Le passage mondial au télétravail déclenché par la pandémie de COVID-19 nous a peut-être montré que les employés peuvent être productifs sans mettre les pieds dans un bureau, mais les modèles à distance et hybrides ont donné naissance à de nouvelles tendances en milieu de travail comme le « quiet quitting » et l’augmentation de l’absentéisme. En janvier 2022, environ 4,2 millions des 129,7 millions d’employés du pays travaillaient à temps partiel en raison de maladies, blessures ou problèmes médicaux — le deuxième pourcentage le plus élevé depuis 1976, date de la collecte des données pour la première fois.
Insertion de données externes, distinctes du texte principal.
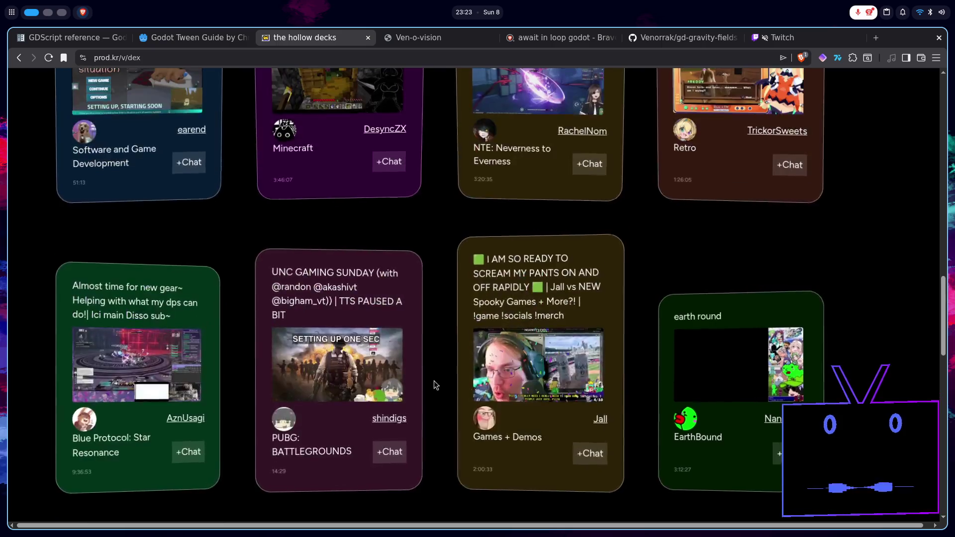
scroll(815, 386, "up", 5)
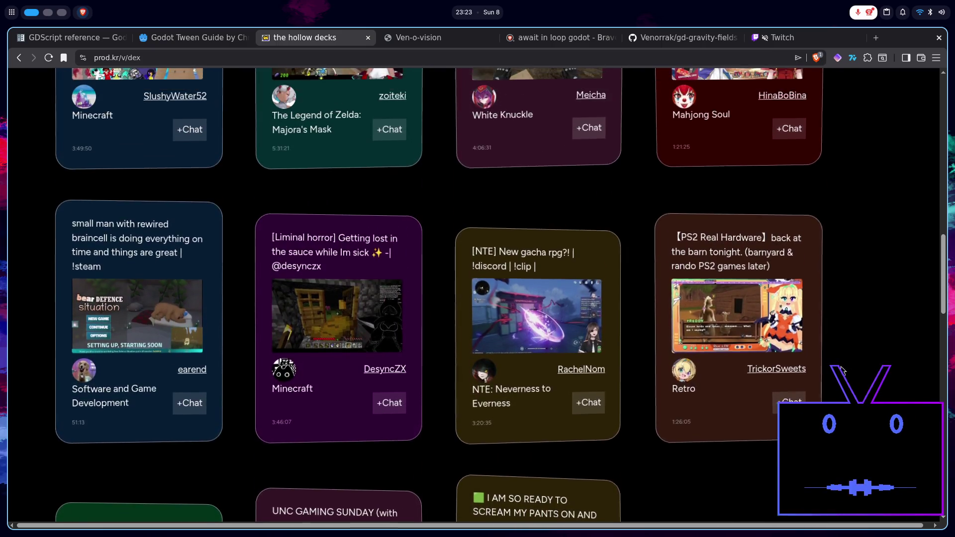
left_click(806, 42)
scroll(477, 298, "down", 5)
left_click(171, 416)
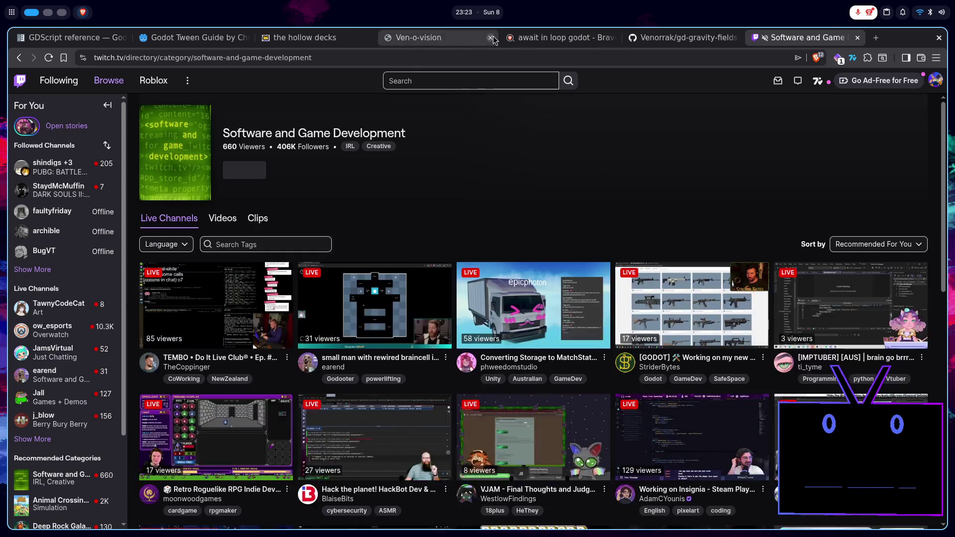
Step: Close the await in loop godot and gd-gravity-fields tabs and move the hollow decks tab
left_click(527, 37)
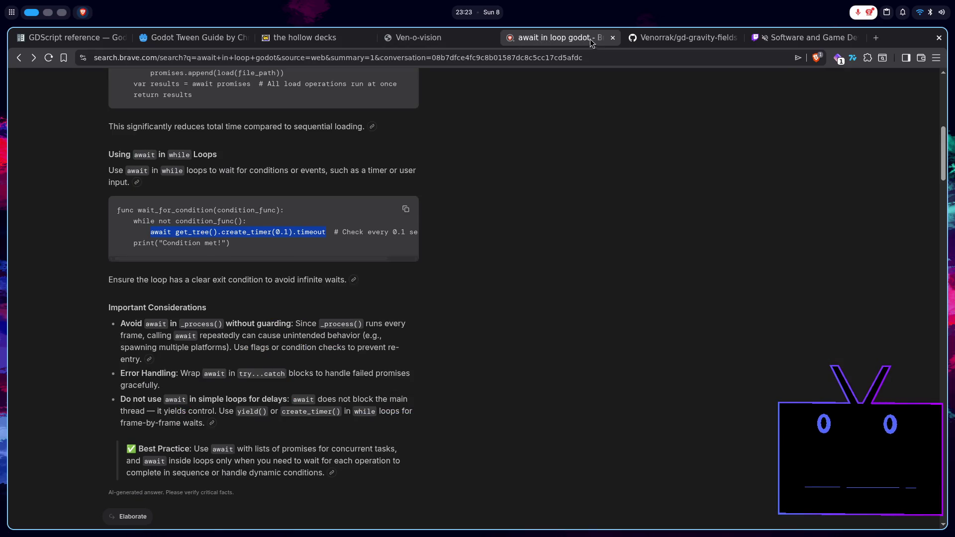
left_click(612, 37)
left_click(612, 38)
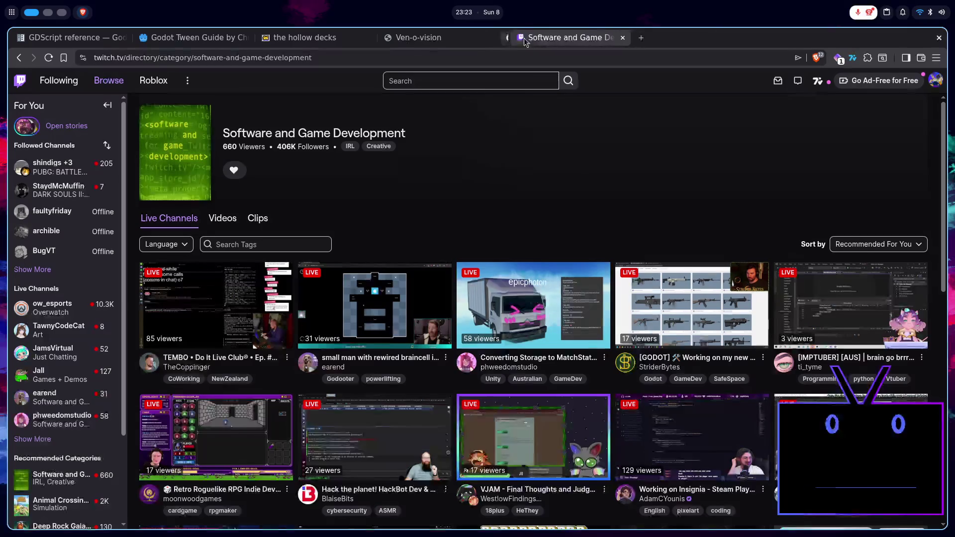
left_click(476, 40)
left_click_drag(300, 33, 423, 36)
scroll(834, 249, "up", 5)
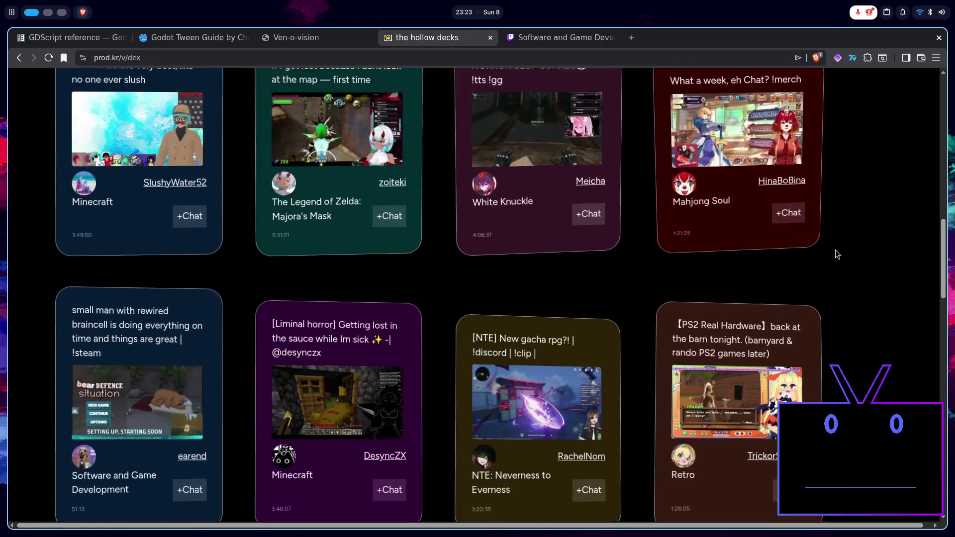
scroll(837, 266, "up", 4)
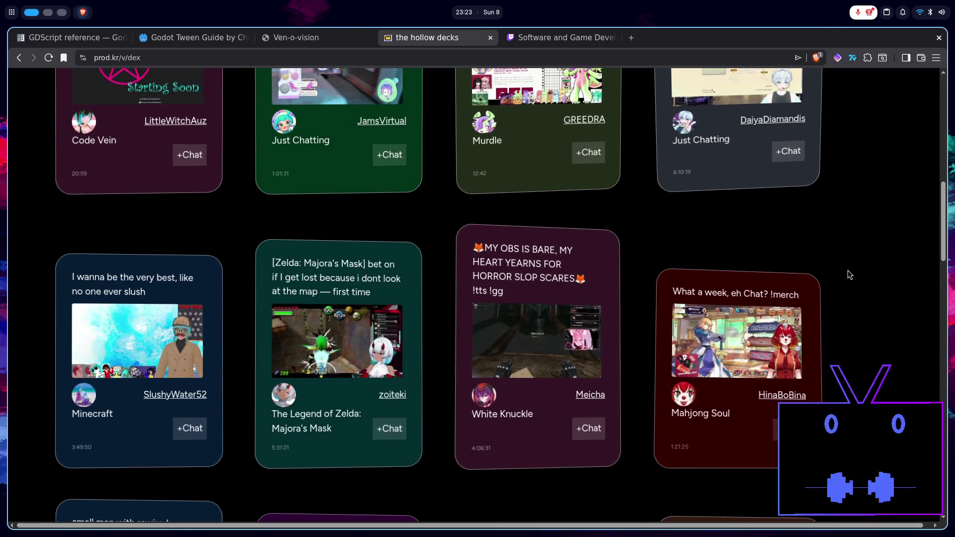
scroll(849, 270, "down", 2)
scroll(849, 270, "up", 3)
Selon les Centers for Disease Control and Prevention, les pertes de productivité liées à des problèmes de santé coûtent aux employeurs américains 225,8 milliards de dollars par année, soit environ 1 685 $ par employé. Le CDC note également que les coûts indirects de l’absentéisme ou de la réduction de la production de travail en raison d’une mauvaise santé peuvent être plusieurs fois plus élevés que les coûts médicaux associés au traitement ou à la prévention.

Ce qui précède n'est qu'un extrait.